» What you will do
For the entries below, the expected answer is the line with "active ports |", the line with "for all Ethernet", and every line between them, exactly as written, and nothing more.

» Dataset records
= = = = = = =

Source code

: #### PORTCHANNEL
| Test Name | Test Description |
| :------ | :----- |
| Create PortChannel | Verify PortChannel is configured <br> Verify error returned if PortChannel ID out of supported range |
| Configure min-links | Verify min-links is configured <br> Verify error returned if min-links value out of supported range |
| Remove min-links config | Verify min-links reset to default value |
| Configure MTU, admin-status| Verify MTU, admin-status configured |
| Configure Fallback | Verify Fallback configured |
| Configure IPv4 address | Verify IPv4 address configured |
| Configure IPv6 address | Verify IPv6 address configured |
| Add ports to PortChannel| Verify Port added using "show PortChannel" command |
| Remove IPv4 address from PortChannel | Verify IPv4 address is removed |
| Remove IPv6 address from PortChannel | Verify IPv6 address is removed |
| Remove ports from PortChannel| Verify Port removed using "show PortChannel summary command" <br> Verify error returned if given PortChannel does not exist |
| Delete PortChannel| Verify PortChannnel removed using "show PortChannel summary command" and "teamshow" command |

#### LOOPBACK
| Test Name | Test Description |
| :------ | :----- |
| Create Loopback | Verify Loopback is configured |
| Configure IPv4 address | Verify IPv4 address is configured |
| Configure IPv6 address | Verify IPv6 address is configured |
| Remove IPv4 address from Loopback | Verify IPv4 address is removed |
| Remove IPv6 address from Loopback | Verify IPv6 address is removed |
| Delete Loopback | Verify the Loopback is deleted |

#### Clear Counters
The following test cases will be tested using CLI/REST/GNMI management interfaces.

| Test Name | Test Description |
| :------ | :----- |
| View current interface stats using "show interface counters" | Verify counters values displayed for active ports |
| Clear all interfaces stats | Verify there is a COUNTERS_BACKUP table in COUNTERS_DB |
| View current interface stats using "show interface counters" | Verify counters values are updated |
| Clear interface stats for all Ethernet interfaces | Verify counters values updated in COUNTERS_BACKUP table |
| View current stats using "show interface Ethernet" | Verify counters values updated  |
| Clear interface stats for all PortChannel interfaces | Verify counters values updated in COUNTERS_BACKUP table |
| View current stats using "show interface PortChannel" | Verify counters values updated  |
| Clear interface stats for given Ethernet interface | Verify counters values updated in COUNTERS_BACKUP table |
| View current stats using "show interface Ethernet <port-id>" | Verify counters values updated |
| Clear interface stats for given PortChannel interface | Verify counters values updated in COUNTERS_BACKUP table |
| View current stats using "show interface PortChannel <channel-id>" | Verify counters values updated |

= = = = = = =

» Solution for this task
| View current interface stats using "show interface counters" | Verify counters values displayed for active ports |
| Clear all interfaces stats | Verify there is a COUNTERS_BACKUP table in COUNTERS_DB |
| View current interface stats using "show interface counters" | Verify counters values are updated |
| Clear interface stats for all Ethernet interfaces | Verify counters values updated in COUNTERS_BACKUP table |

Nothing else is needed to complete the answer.